In previous historical accounts of the Woodhouse family there have been numerous references to Purakaunui and a farming connection, this suggesting a need for further research into what this connection or relationship is. To do this first requires a brief history of Purakaunui settlers and then the Woodhouse/Day family connection that began in the early 1930’s.
One of the very earliest settlers to Otago was Richard Driver, a notable character in early Dunedin, who was appointed by the Governor General as the first pilot in Otago Harbour. He was born in Bristol in 1812 and went to sea at the age of 14. Whaling ships took him to the Pacific and he landed in Otago in 1839.
Driver’s party were in search of water at Whareakeake (Murdering Beach) when they came under attack from local Māori.

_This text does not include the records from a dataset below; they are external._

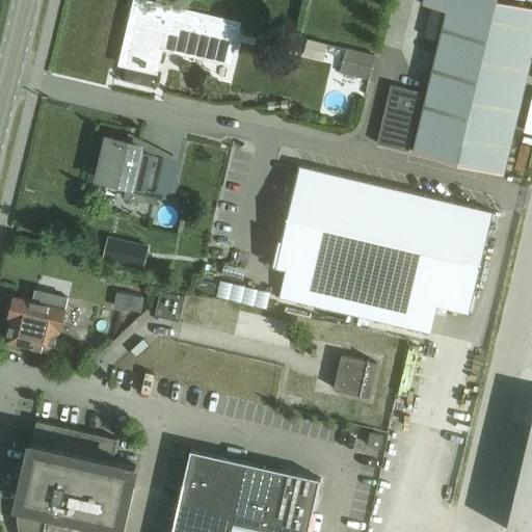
[(133,0),(118,65),(128,68),(126,79),(152,85),(154,74),(159,75),(164,51),(232,67),(241,26),(242,22),(150,0),(133,0)]
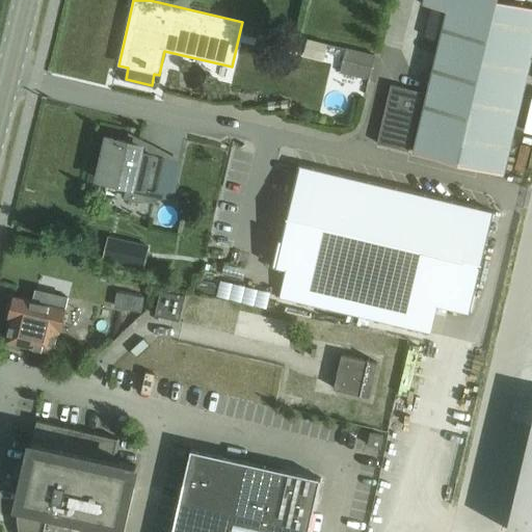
[(424,0),(423,3),(423,4),(431,6),(424,36),(440,40),(427,94),(414,152),(505,174),(516,124),(525,88),(531,59),(531,5),(506,0),(424,0)]
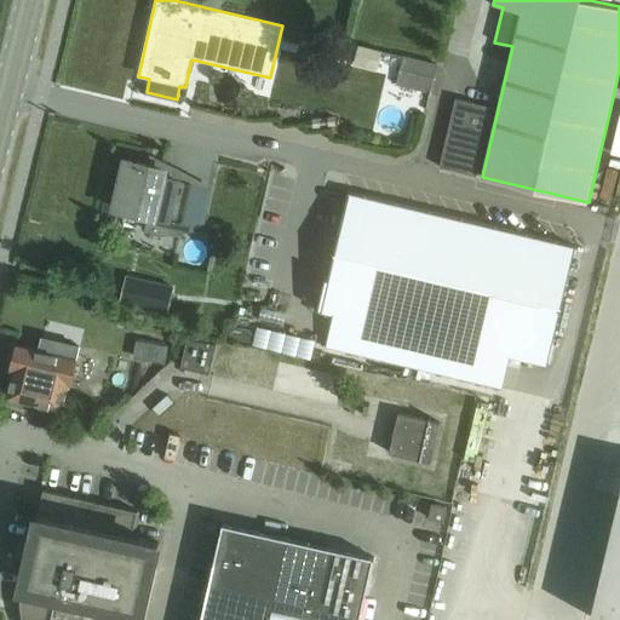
[(359,46),(354,67),(378,73),(383,52),(359,46)]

His life was spared at the insistence of Motoitoi, daughter of Kahuti, a Kai Tahu chief, who threw her cloak over him to claim him as her own. He married Motoitoi, and lived with her for a time in a cave at Whareakeake. They had three daughters together – Maraea Catherine, Emma Paerata and Mere Titawa, before Motoitoi died in 1846. Driver subsequently had a son, John Poroki, by his second wife, Mere Poroki, however, she too passes away in 1847. All the children went to relatives when he went back to sea to continue whaling.
On his return from sea Richard Driver piloted the New Zealand Company ships, the John Wickliffe and Philip Laing, through the difficult entrance at Otago Heads and into Otago Harbour, in 1848, and in doing so met 17-year-old Scotswoman Elizabeth Robertson (a passenger on the Philip Laing). They married the following year and had 12 children, the last born when Richard was 64. During this time, and on medical advice because of failed pregnancies, they moved to Purakaunui in 1860 and both he and Elizabeth died there in 1897.
Thomas Driver was Richard and Elizabeth’s eight child. He married Isabella Anderson Cooper in 1895 and starts his own family of 11 children (including their ninth child William Robert Driver in 1910). Thomas leases land at Long Beach in 1905, and buys the land outright in 1916, and there he farms the land until his death in 1932. Isabella takes ownership of the dairy farm and this is passed down to William.
The farm connection to the Woodhouse/Day families is through marriage. Doreen Veronica Day originally married William Whitty in 1925, however, in the early 1930’s they separate and divorce.
Doreen had already connected with William Driver at about the time that he was taking over the family farm, and they eventually marry in 1939 after her divorce proceedings. Doreen’s mother Annie Day (my great great grandmother) lives with them for a period of time until her passing in 1943.
Thomas, Catherine and special needs son Robert Leo Woodhouse retired to Purakaunui (and possibly to the Long Beach farm but this has not been confirmed) for approximately 10 years between about 1940-50 and Purakaunui is referred to in numerous family stories.

The smaller of the two lots was purchased in 1928 and sold in 1947. In the mid 1950’s the perimeter apex of the farm is subdivided and this is due to the fact that William and Doreen’s youngest son Harold required expensive stomach surgery. These new sections became the Long Beach Township Extension. Harold eventually takes over the family farm and this is finally sold in the early 1970’s.